[Date Prev][Date Next][Thread Prev][Thread Next][Date Index][Thread Index]

Re: [idn] An ignorant question about TC<-> SC



In a message dated 2001-10-23 11:13:14 Pacific Daylight Time, klensin@jck.com 
writes:

>  On the other hand, one problem is more severe
>  than in the Chinese case: in the general case, a Serbo-Croatian
>  string written in Cyrillic cannot be distinguished, on a
>  character string basis, from uses of Cyrillic for other languages
>  (e.g., Russian), which should not be mapped and, similarly, a
>  string written in Roman-based characters cannot be distinguished,
>  on a character string basis, from the Roman-based characters of
>  another language (English?) which, again, cannot be mapped.

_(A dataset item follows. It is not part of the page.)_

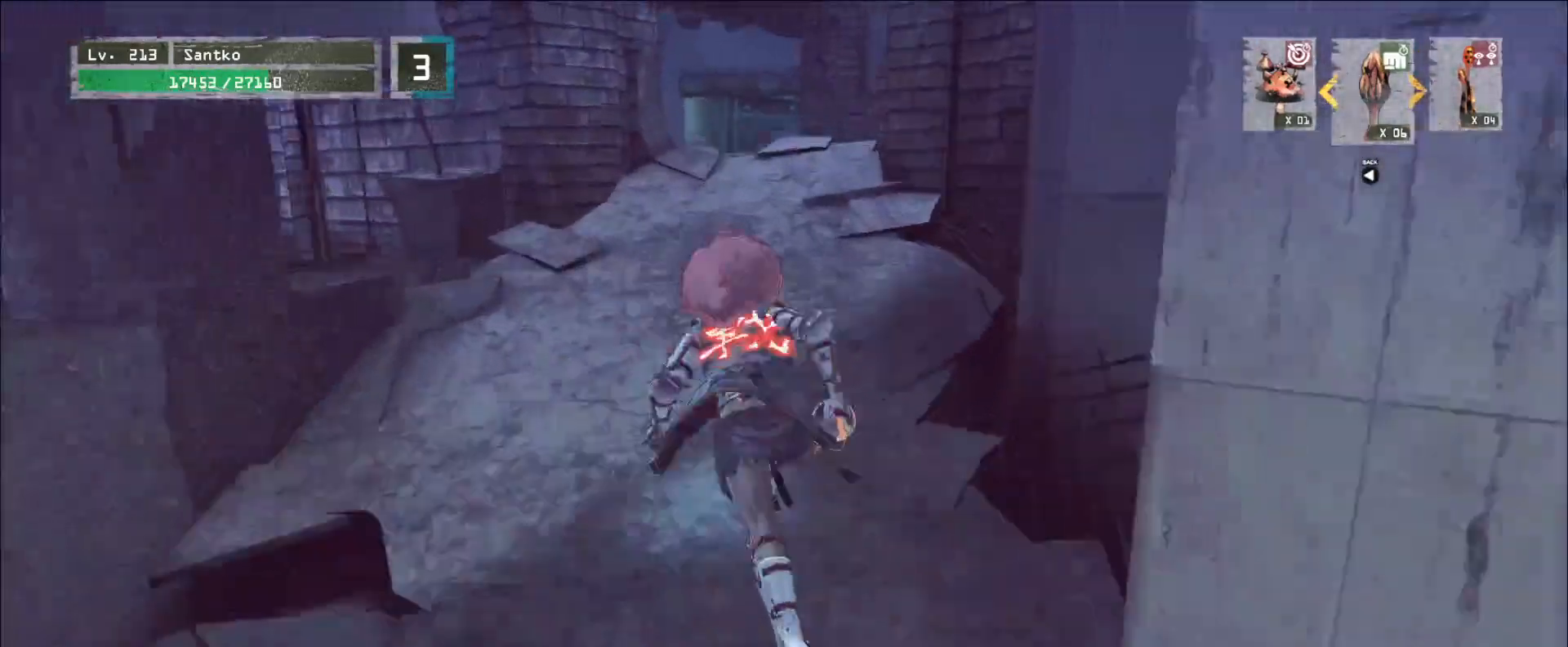
{"keys": ["w"], "mouse": [], "events": []}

But this problem *does* exist in the Chinese case, because certain Han 
characters can also be used to write Japanese or (I've been told) Korean.  In 
a Japanese or Korean context, it wouldn't make any sense to map the correct 
"traditional" Han character to a simplified "equivalent"; the simplified 
character is only equivalent if the language is Chinese.  And we're not 
tagging languages, so we don't know when this mapping is appropriate and when 
it's not.

-Doug Ewell
 Fullerton, California